───── Exercise data
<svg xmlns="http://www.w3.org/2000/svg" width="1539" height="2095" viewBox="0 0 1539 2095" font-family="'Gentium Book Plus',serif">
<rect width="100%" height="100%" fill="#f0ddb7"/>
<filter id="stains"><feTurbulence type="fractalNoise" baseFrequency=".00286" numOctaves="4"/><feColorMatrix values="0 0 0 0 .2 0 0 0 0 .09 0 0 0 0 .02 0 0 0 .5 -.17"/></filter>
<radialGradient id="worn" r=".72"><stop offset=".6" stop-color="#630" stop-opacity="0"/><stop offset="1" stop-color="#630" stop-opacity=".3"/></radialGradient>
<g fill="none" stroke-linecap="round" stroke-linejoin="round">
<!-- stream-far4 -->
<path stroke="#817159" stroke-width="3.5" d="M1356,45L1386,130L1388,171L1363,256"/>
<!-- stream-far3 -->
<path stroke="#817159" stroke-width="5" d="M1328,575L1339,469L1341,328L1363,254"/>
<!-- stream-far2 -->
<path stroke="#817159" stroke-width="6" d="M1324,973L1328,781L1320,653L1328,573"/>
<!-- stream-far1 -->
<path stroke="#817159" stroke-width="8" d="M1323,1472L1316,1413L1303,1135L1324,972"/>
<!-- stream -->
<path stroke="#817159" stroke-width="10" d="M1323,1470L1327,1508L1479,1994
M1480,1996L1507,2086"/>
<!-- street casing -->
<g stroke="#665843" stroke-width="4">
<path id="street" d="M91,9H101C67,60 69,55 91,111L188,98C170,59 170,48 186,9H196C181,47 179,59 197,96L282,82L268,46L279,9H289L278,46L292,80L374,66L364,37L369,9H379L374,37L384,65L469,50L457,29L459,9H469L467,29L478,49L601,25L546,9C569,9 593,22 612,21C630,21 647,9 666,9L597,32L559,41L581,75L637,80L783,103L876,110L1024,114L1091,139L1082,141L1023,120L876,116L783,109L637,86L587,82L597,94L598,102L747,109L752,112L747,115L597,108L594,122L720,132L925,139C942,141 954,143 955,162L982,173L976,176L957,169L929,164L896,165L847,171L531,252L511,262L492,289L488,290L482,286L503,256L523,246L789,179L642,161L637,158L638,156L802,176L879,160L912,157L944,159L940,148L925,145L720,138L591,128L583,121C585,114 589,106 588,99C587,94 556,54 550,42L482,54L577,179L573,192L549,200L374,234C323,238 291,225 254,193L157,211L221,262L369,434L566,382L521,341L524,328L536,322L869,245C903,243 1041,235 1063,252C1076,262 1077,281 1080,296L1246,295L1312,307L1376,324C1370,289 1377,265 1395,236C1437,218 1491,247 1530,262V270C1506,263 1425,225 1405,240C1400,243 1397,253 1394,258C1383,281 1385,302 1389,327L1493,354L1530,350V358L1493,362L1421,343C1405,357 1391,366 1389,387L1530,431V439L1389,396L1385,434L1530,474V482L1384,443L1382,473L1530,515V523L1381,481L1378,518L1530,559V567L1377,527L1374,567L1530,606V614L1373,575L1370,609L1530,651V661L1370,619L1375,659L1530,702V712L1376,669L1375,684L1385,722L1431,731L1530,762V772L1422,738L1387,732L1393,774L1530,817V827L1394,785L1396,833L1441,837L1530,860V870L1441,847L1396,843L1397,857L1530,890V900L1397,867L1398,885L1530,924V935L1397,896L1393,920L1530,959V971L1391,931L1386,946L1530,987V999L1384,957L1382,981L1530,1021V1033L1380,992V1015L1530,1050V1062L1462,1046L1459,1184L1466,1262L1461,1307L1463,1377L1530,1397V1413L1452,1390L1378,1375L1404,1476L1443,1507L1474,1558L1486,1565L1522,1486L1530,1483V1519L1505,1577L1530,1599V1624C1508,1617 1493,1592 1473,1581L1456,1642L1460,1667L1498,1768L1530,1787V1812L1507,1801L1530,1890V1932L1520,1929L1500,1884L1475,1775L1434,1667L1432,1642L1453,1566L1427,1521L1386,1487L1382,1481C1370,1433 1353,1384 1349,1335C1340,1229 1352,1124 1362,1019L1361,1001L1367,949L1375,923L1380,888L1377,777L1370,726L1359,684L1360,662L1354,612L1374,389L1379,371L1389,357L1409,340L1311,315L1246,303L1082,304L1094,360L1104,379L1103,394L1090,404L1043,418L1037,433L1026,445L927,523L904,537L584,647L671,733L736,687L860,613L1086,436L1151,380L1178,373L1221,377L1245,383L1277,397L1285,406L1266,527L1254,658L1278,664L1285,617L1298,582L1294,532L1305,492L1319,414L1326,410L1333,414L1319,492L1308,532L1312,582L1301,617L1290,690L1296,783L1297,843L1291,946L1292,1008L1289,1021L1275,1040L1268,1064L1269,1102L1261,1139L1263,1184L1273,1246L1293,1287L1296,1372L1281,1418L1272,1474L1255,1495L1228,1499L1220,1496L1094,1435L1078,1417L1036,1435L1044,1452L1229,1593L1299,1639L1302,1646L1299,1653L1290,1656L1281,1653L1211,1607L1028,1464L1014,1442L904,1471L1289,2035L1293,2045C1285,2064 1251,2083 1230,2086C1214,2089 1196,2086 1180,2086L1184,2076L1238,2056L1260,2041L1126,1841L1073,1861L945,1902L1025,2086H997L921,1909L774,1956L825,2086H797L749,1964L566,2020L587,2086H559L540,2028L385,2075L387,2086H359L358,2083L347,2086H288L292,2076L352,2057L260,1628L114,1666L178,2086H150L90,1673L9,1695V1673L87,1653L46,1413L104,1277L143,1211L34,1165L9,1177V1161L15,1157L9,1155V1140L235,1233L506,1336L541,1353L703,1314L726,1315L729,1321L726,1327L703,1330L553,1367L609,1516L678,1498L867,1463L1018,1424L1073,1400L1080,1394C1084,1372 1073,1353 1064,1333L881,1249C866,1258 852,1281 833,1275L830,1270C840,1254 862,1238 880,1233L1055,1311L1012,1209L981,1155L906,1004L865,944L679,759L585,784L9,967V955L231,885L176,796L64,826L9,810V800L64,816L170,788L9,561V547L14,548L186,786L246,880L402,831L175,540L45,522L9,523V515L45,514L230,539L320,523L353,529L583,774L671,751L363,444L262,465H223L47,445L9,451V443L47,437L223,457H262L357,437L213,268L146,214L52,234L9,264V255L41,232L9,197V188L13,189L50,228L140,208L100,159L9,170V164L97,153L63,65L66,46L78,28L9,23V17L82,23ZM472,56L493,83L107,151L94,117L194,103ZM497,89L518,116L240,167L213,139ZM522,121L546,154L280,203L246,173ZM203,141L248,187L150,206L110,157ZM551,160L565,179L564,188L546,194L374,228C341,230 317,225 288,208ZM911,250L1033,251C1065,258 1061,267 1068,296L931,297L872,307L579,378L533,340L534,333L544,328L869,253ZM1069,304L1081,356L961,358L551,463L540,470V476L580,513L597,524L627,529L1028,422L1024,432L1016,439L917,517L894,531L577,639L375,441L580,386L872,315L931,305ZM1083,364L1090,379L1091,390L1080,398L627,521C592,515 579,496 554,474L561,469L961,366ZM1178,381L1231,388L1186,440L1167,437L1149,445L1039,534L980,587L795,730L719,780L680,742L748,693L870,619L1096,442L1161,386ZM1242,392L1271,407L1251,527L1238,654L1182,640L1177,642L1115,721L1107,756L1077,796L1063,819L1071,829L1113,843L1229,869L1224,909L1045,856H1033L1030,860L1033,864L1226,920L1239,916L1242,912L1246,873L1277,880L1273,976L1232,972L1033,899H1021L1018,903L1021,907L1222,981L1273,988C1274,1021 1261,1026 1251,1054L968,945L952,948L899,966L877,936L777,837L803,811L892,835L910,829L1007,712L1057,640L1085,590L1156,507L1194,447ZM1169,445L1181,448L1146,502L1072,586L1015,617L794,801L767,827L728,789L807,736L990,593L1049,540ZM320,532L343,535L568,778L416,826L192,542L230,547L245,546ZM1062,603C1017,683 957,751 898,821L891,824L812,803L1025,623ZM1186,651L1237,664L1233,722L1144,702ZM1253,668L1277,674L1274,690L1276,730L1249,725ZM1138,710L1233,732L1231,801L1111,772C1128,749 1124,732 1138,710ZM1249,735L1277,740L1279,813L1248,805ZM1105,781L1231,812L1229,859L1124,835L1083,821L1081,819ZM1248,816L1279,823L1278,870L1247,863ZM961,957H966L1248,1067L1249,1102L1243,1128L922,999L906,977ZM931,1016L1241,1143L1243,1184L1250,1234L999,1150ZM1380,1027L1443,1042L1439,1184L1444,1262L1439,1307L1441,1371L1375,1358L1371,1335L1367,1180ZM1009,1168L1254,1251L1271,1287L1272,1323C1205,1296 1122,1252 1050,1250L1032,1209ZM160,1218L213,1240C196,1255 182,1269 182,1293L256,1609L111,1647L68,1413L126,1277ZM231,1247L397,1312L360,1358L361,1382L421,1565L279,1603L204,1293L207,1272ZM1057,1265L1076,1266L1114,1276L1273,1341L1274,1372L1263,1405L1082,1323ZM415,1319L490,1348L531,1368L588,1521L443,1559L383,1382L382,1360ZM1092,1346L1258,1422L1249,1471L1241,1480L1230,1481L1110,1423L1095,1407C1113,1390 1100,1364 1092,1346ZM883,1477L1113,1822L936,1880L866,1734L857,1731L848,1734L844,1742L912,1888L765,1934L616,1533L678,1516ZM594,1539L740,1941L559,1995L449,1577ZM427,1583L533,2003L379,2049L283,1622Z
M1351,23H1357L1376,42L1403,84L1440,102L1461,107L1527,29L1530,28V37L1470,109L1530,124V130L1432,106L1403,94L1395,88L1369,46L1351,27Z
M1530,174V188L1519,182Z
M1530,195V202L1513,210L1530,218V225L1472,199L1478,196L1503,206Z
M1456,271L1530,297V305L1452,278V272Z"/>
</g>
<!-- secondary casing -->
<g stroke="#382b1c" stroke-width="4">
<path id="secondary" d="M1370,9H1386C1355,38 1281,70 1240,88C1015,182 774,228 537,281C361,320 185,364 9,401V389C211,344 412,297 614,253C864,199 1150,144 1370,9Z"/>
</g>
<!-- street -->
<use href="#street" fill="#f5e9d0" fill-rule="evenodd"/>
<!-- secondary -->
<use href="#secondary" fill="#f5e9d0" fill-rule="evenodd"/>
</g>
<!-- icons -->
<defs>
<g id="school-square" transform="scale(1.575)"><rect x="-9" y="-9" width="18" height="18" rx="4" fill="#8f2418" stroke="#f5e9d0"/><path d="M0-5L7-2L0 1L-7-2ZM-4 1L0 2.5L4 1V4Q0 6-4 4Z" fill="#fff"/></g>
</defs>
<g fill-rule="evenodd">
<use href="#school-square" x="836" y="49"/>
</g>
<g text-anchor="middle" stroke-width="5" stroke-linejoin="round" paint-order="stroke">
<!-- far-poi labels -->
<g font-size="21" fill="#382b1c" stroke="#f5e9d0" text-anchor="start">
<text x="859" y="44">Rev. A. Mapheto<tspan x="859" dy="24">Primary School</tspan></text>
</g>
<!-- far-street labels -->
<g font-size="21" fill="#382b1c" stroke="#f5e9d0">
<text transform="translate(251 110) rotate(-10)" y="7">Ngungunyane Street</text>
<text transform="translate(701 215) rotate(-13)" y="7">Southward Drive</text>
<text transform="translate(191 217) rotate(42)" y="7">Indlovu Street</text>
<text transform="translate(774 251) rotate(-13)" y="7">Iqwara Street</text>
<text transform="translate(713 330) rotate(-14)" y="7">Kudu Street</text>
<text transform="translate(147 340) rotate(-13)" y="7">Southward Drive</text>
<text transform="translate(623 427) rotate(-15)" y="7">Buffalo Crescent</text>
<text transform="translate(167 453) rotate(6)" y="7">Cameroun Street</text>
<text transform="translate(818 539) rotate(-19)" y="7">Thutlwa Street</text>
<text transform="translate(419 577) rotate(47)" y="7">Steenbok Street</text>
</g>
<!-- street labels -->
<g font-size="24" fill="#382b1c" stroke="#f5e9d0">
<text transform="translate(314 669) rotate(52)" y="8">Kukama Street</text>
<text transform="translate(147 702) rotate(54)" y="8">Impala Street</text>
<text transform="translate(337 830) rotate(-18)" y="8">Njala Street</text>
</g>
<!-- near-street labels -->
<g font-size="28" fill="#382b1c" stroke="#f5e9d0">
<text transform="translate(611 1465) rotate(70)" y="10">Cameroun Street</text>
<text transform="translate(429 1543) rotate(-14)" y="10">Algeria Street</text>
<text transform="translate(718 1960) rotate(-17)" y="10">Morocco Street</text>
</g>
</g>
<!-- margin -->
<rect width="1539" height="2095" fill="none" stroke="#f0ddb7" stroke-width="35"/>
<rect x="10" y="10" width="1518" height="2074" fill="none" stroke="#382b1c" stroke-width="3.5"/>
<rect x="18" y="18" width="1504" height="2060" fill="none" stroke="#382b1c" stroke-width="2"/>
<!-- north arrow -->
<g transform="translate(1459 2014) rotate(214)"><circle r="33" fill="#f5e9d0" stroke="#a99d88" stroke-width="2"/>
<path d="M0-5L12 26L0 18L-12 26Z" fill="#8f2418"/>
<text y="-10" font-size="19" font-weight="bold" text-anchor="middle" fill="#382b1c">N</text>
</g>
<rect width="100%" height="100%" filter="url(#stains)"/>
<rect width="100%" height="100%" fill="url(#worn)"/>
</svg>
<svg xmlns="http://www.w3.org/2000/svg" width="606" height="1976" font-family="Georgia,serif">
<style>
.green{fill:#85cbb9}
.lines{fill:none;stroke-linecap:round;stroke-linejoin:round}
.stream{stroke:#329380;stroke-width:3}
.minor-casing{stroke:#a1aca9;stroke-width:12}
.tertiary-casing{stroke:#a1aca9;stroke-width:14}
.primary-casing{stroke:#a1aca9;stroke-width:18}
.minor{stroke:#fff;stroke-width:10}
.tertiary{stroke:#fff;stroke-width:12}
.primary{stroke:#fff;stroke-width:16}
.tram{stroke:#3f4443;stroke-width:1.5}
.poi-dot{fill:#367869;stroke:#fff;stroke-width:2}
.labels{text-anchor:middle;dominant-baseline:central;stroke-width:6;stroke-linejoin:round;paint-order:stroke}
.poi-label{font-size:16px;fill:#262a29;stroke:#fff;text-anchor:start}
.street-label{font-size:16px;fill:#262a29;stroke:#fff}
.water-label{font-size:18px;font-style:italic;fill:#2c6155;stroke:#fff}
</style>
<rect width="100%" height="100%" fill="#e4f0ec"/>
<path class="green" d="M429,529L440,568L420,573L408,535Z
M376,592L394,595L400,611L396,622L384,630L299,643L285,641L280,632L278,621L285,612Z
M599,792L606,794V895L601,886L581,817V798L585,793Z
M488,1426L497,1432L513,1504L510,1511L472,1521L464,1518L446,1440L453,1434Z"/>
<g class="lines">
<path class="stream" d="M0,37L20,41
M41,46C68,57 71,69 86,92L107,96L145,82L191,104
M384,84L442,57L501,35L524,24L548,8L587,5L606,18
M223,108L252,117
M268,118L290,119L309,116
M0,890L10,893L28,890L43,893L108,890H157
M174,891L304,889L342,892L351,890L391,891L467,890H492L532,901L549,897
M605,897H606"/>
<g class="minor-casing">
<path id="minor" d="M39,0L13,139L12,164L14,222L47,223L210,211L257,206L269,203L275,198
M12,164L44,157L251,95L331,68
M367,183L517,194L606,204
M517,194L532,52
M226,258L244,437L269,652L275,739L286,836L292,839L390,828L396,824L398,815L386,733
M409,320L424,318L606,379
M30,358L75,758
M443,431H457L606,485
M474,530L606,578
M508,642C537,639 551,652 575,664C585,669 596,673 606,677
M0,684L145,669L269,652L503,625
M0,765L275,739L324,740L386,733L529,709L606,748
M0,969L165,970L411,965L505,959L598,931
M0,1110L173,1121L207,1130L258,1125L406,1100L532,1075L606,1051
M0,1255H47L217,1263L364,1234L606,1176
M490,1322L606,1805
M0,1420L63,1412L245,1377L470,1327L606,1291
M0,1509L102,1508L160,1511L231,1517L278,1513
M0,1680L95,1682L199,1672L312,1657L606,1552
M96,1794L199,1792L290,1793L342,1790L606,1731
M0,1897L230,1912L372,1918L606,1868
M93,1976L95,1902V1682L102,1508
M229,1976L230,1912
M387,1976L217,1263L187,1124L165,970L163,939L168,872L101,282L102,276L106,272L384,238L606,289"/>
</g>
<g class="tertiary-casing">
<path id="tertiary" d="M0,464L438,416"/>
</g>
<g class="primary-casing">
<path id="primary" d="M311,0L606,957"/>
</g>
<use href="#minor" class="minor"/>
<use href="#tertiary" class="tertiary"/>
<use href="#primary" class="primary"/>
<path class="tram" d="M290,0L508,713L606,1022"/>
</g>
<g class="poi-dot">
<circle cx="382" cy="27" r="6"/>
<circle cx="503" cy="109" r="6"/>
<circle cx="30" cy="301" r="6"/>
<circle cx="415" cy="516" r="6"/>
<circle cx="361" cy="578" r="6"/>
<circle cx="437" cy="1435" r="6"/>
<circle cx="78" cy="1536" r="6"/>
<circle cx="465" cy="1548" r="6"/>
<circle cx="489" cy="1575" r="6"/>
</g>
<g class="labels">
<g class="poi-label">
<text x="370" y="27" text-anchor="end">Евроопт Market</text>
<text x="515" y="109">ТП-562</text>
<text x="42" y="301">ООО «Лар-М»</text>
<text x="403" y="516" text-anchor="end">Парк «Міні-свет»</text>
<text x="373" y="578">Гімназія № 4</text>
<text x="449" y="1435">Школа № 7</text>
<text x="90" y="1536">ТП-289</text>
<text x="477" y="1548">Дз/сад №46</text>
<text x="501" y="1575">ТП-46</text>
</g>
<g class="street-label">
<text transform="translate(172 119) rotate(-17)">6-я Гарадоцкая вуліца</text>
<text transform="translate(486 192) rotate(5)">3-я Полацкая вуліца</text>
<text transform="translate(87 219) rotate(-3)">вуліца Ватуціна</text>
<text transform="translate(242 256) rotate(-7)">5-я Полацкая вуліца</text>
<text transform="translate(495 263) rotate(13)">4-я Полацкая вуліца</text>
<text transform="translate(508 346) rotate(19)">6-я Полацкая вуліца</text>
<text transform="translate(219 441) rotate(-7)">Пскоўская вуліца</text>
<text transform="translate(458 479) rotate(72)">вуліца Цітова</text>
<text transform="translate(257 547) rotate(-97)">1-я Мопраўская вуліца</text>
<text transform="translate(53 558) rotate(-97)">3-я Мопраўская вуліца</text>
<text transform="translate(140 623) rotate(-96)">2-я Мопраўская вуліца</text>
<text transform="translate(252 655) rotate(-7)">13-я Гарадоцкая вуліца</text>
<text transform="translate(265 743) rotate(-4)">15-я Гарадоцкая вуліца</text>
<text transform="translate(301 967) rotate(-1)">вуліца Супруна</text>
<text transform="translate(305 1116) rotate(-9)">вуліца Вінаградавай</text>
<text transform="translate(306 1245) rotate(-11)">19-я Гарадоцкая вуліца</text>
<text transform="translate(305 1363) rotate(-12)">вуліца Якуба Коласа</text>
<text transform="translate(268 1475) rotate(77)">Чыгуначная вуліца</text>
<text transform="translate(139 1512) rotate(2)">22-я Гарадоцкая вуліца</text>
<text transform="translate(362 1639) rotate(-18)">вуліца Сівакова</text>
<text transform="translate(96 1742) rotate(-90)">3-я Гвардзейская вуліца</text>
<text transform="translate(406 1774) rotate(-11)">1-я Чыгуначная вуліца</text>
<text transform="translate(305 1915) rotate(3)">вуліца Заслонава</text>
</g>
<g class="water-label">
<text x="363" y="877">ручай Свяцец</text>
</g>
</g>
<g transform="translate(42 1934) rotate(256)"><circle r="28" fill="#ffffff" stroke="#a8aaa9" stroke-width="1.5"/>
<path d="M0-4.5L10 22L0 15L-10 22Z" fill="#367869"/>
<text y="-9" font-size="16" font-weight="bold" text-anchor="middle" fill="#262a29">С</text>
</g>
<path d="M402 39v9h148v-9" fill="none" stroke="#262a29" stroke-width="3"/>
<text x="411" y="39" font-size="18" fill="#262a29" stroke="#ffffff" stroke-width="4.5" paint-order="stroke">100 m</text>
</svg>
──────────
> [Exercise instructions] Each line of the entries that contains "middle" counts once; state the total as a bare number.

> [Result of the exercise] 4